Mystic's followers wants own country

CNN News/June 5, 2001

Paramaribo, Suriname -- Followers of Maharishi Mahesh Yogi want to establish a 3,500-hectare (8,645-acre) sovereign state on rural land in the South American country of Suriname.

The government of Suriname, a former Dutch colony, has so far not accepted the Maharishi International University of Management's offer to invest $1.3 billion over three years and provide 10,000 jobs.

Followers of the Maharishi Mahesh Yogi -- known in the 1960s for teaching the Beatles transcendental meditation -- want to lease the land in the district of Commewijne for at least 200 years to set up their agricultural society.

The land, about 40 kilometers (25 miles) northeast of the capital, Paramaribo, had previously been used for farming by a now-bankrupt government agricultural foundation.

The group wants to set up what it calls a "Global Country of World Peace," with its own currency, central bank and jurisdiction, said Winston Wirht, vice president of the university's Maharishi Council for Economic Development of Suriname.

The Ministry of Agriculture in a recent letter to the council has offered to start negotiations.
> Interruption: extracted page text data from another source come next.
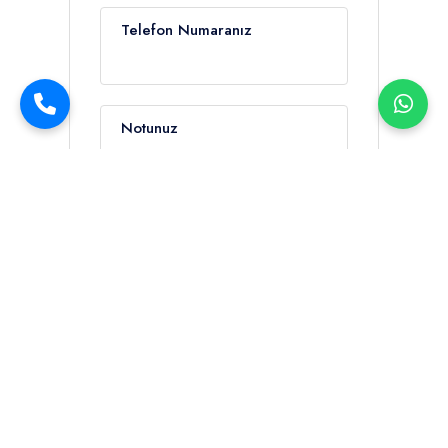
Telefon Numaranız
Notunuz
Müsaitlik Sor
Şartlar ve Koşulları
kabul ediyorum.
Günlük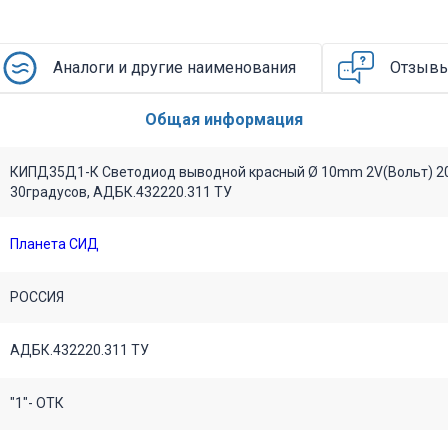
Аналоги и другие наименования
Отзыв
Общая информация
КИПД35Д1-К Светодиод выводной красный Ø 10mm 2V(Вольт) 
30градусов, АДБК.432220.311 ТУ
Планета СИД
РОССИЯ
АДБК.432220.311 ТУ
"1"- ОТК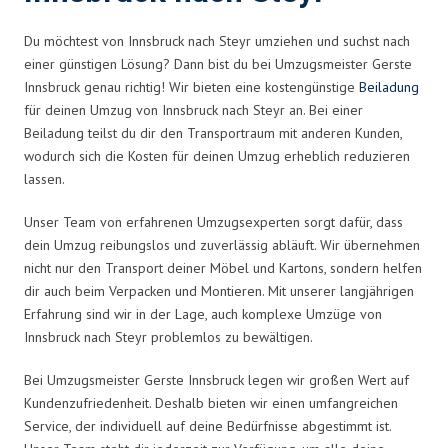
Du möchtest von Innsbruck nach Steyr umziehen und suchst nach
einer günstigen Lösung? Dann bist du bei Umzugsmeister Gerste
Innsbruck genau richtig! Wir bieten eine kostengünstige
Beiladung
für deinen Umzug von Innsbruck nach Steyr an. Bei einer
Beiladung teilst du dir den Transportraum mit anderen Kunden,
wodurch sich die Kosten für deinen Umzug erheblich reduzieren
lassen.
Unser Team von erfahrenen Umzugsexperten sorgt dafür, dass
dein Umzug reibungslos und zuverlässig abläuft. Wir übernehmen
nicht nur den Transport deiner Möbel und Kartons, sondern helfen
dir auch beim Verpacken und Montieren. Mit unserer langjährigen
Erfahrung sind wir in der Lage, auch komplexe Umzüge von
Innsbruck nach Steyr problemlos zu bewältigen.
Bei Umzugsmeister Gerste Innsbruck legen wir großen Wert auf
Kundenzufriedenheit. Deshalb bieten wir einen umfangreichen
Service, der individuell auf deine Bedürfnisse abgestimmt ist.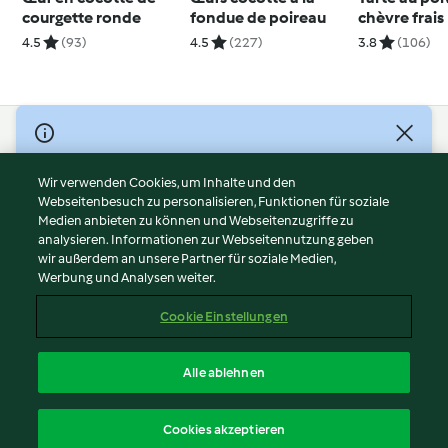
courgette ronde
fondue de poireau
chèvre frais
4.5
(93)
4.5
(227)
3.8
(106)
© Copyright 2026
Nutzungsbedingungen
Wir verwenden Cookies, um Inhalte und den
Webseitenbesuch zu personalisieren, Funktionen für soziale
Datenschutzrichtlinien
Medien anbieten zu können und Webseitenzugriffe zu
Disclaimer
analysieren. Informationen zur Webseitennutzung geben
Impressum
wir außerdem an unsere Partner für soziale Medien,
Werbung und Analysen weiter.
Cookies
Inhalt melden
Cookie Einstellungen
Abo kündigen
Vertrag widerrufen
Alle ablehnen
Erklärung zur Barrierefreiheit
Deutsch
Cookies akzeptieren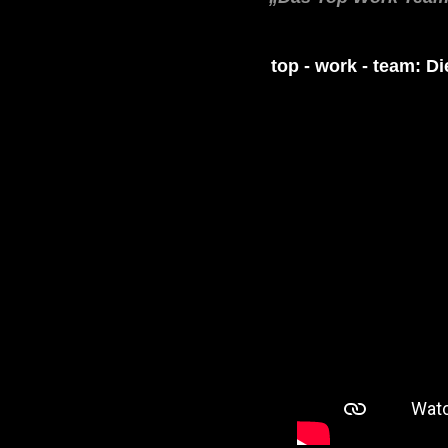
top - work - team: D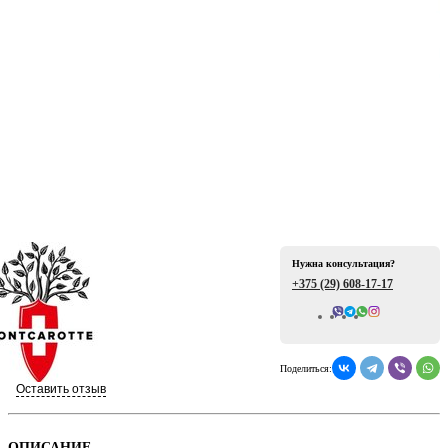
ая
Нужна консультация?
+375 (29)
608-17-17
е
Всего отзывов: 0
Поделиться:
Оставить отзыв
ой
ОПИСАНИЕ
However, President Ronald Venetiaan, who would have to approve such a deal, has not responded to the Maharishi council's three requests since November.

Officials in Venetiaan's office could not immediately be reached for comment. "This is something to help the Surinamese people out of poverty," Wirht said. "It is a shame that Venetiaan does not seem willing to even talk to us."

The sovereign state's main industry would be organic farming and the export of produce, Wirht said. The Maharishi followers would reward Suriname each year by giving the government 1 percent of the money the sovereign state's central bank puts into circulation, Wirht said.

"Suriname must be the first to offer. It is unimaginable what this country will gain," Wirht said. Wirht, a politician in Suriname whose Doe Party did not win any seats in last year's parliamentary elections, said the Maharishi group has been asking for similar arrangements in poor countries in Africa, Asia and Latin America.

The Maharishi group has its own incorporated city in Iowa called Vedic City, where the Maharishi University of Management is based. The Maharishi Mahesh Yogi, now in his 80s, lives in the Netherlands, but Wirht said he frequently travels to the United States and India.

The group counts 5 million people worldwide who practice what the group calls transcendental meditation, a 10 to 15 minute daily technique that followers believe improves mental functioning, decreases stress and improves health. The group says it is not promoting any religion.